Publikation
OCAS: Ontology-Based Corpus and Annotation Scheme. Towards an OBIE Gold Standard that Contains even Implicit Facts
Alexander Grothkast; Benjamin Adrian; Kinga Schumacher; Andreas Dengel
In: Sebastian Blohm; Ulf Brefeld; Felix Jungermann; Roman Yangarber (Hrsg.). Proceedings of the High-level Information Extraction Workshop 2008. High-level Information Extraction Workshop (HLIE-2008), located at ECML PKDD 2008, September 15-19, Antwerpen, Belgium, Pages 25-35, ECML PKDD 2008, 2008.
Zusammenfassung
This paper presents strategies and lessons learned from the creation of
a corpus. It suggests a gold standard for evaluating ontology-based information
extraction (OBIE) systems. This OBIE gold standard is called OCAS2008 and
consists of: (i) an OBIE layer cake for comparing OBIE systems by subtasks, (ii)
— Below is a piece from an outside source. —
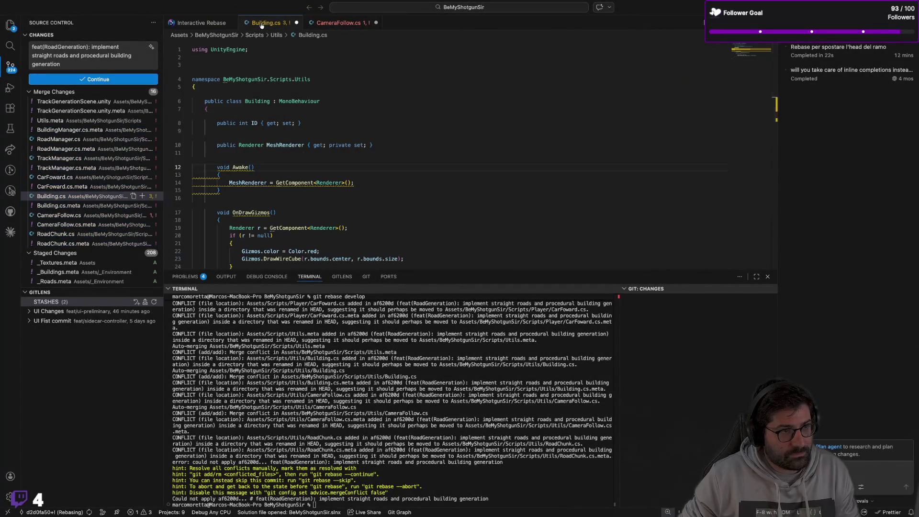
left_click(340, 21)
a document corpus of 121 documents with 31,000 words about a closed domain,
(iii) a compact domain ontology including more than 40,000 instances, (iv) two
annotation scenarios that extend traditional template-based evaluations, (v) an
annotation set that contains typed annotations according to the ontology and the
OBIE layer cake, (vi) annotations that concern text phrases, symbols, instances,
explicitly written facts, implicit facts, and (vii) finally, human created annotations
according to predefined specifications. We claim that the use of OCAS2008
provides a basis for comparable and significant evaluations of OBIE systems.